*** INFORMATION SHOWN Section Begins ***

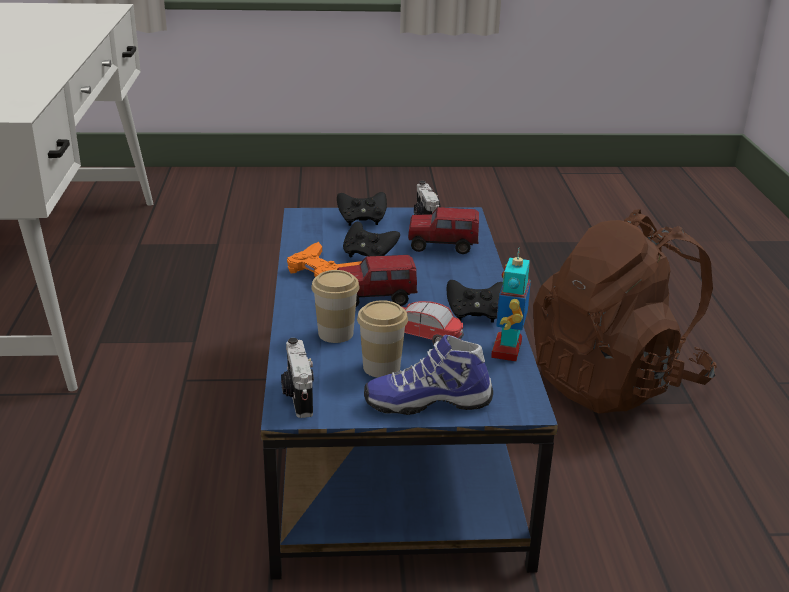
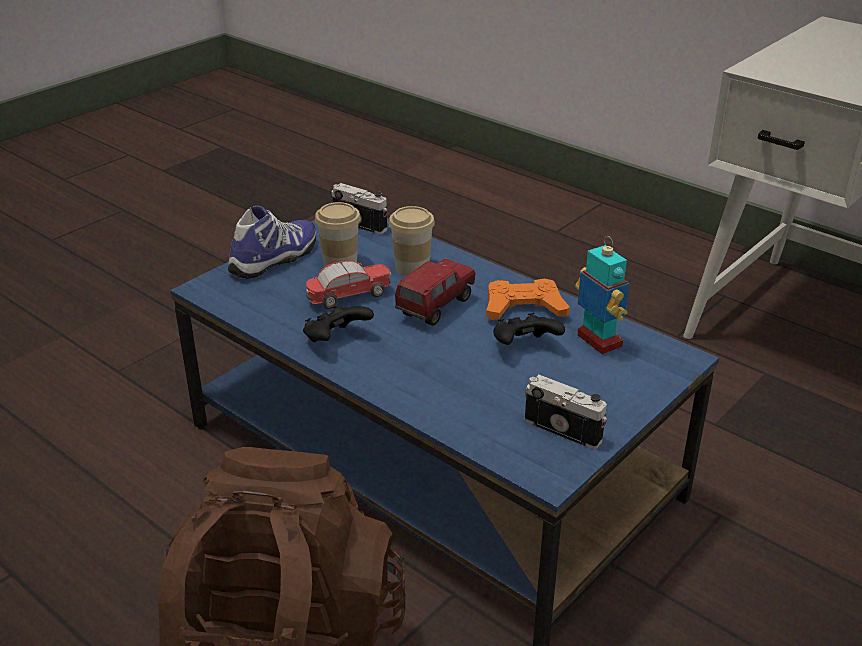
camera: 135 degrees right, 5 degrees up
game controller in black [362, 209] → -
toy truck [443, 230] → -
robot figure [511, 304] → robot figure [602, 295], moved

*** INFORMATION SHOWN Section Ends ***

THE TASK ▸ Your answer must be an exact copy of the data above, minus its pictures.

FINISHED TASK ▸
camera: 135 degrees right, 5 degrees up
game controller in black [362, 209] → -
toy truck [443, 230] → -
robot figure [511, 304] → robot figure [602, 295], moved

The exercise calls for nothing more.